This question came up on an exam
Decide the Hausdorff dimension of the graph of the following function for $x>0$ $$y = \log(1+x)\sin\frac{1}{x}$$
In the course, we only touched upon the subject and the example given in the course was of the Cantor set. How does one go about solving this problem or more specifically, where do you start when you want to decide the Hausdorff dimension of some arbitrary graph $y = f(x)$?
On
The graph of $y=f(x)$ where $x\in \mathbb{R}^m$ and $f(x)\in \mathbb{R}^n$ is a set of $\mathbb{R}^{m+n}$. If $f$ is smooth then Hausdorff dimension coincide with the euclidian dimension. Otherwise, I think you need do for each case, considerating coverings and using the definitions and auxiliar results.
A good book is Falconer, Fractal Geometry.
Seems like the dimension is $1$. Note that the word "hence" below often means you have some details to work out:
If $Q$ is a square in the plane let $\ell(Q)$ be the side length of $Q$. If $I$ is an interval let $|I|$ be the length of $I$. Say $G$ is the graph.
If $G\subset\bigcup Q_j$ then $(0,\infty)\subset \bigcup I_j$, where $|I_j|=\ell(Q_j)$. Hence $\sum\ell(Q_j)=\infty$. So $h_1(G)=\infty$.
For $n\in\Bbb Z$ let $I_n=(2^{n-1},2^n]$. Let $G_n=\{(x,f(x))\,:\,x\in I_n\}$.

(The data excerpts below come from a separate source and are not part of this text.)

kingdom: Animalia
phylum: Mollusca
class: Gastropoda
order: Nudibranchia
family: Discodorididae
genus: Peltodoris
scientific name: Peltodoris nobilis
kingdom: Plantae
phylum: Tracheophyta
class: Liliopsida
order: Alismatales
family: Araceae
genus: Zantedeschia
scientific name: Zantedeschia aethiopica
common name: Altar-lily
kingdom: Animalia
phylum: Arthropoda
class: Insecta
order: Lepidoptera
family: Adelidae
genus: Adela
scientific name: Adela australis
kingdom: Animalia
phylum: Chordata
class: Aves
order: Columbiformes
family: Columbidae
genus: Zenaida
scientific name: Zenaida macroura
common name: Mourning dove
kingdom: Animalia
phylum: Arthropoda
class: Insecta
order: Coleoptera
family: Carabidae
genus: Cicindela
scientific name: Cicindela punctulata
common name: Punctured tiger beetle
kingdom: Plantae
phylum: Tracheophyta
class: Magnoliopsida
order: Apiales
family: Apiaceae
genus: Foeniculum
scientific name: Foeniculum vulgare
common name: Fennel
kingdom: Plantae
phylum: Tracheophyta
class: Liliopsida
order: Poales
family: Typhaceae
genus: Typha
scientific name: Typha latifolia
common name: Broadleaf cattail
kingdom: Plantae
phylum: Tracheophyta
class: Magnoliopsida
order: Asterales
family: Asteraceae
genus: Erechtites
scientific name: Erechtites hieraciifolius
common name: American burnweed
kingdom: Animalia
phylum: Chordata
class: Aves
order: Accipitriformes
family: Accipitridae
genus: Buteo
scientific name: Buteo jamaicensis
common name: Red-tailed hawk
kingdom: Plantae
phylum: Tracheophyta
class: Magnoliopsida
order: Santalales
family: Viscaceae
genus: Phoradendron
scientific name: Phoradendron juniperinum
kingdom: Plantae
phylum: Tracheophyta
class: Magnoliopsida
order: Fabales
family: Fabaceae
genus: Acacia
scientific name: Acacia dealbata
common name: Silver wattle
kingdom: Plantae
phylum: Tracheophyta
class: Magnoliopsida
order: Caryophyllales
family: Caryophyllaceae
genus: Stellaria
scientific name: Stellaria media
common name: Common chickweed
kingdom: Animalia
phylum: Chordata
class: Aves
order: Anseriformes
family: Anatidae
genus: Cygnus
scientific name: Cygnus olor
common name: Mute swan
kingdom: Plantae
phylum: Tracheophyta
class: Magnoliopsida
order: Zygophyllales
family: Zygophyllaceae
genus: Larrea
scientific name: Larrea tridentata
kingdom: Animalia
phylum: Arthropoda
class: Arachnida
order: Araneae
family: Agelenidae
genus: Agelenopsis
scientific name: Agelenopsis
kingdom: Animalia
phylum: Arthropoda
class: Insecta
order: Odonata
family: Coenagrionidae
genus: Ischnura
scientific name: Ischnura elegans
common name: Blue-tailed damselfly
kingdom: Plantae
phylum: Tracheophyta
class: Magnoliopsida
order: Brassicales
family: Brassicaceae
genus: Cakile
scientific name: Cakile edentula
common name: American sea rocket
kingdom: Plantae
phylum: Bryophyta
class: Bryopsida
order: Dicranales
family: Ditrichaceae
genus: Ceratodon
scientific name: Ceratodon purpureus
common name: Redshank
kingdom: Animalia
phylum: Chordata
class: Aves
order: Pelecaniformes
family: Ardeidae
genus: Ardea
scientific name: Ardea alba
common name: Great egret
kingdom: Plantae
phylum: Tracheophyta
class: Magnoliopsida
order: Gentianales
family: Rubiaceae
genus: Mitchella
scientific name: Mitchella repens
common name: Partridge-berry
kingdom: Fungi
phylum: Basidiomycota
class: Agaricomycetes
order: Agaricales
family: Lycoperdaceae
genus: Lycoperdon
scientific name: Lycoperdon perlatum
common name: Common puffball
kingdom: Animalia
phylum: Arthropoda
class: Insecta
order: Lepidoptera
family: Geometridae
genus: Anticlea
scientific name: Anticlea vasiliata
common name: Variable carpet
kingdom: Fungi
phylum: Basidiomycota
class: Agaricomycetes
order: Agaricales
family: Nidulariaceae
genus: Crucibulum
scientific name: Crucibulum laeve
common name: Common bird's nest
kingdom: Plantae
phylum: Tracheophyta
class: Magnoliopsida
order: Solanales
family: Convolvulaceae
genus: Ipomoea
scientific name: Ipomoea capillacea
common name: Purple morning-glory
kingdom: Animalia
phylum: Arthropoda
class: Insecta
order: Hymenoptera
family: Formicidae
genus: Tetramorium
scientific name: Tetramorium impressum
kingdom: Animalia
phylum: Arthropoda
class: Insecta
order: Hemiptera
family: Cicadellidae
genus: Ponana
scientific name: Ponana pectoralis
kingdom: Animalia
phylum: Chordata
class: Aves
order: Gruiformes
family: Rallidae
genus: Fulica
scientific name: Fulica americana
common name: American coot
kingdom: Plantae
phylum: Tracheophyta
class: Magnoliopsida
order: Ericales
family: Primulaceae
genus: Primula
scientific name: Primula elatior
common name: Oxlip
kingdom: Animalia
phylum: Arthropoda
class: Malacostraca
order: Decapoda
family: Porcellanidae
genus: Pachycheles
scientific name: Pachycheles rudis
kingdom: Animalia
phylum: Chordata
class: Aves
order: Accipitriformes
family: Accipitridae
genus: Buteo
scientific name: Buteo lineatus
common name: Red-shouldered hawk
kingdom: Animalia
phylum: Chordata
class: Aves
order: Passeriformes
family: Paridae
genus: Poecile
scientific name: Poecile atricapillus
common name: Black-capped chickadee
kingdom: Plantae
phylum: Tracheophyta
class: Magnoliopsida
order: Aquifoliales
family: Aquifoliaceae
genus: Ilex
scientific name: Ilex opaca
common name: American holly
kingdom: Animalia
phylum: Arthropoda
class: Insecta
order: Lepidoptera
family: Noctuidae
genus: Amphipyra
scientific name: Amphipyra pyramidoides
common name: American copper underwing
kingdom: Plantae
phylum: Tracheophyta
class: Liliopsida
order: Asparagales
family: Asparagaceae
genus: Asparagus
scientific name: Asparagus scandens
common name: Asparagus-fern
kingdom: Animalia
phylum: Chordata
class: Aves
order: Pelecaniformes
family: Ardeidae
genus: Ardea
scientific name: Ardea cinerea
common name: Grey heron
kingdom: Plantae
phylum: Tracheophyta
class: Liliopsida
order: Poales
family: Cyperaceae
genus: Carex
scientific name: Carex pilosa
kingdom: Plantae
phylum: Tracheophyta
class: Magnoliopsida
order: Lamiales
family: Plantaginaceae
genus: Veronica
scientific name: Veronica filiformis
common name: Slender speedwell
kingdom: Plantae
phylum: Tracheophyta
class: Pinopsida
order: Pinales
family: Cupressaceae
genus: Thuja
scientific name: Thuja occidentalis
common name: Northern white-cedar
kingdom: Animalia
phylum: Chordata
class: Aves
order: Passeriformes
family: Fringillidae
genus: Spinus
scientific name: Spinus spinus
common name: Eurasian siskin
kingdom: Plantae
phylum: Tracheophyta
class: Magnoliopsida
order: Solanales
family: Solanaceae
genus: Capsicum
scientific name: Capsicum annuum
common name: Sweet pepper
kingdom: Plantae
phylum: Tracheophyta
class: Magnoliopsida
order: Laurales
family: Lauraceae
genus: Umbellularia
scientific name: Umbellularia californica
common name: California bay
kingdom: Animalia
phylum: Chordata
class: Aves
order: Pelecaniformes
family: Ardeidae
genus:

Suppose $n<0$. Then $\log(1+2^n)\sim 2^n$. So $G_n$ is contained in the union of boundedly many squares of side length $2^n$. Hence $$h_1\left(\bigcup_{n=-\infty}^0G_n\right)<\infty,$$so $$h_\alpha\left(\bigcup_{n=-\infty}^0G_n\right)=0\quad(\alpha>1).$$
On the other hand, $f'(x)$ is bounded for $x>1$. Hence $$h_\alpha\left(\bigcup_{n=0}^\infty G_n\right)\le ch_\alpha((1,\infty))=0\quad(\alpha>1).$$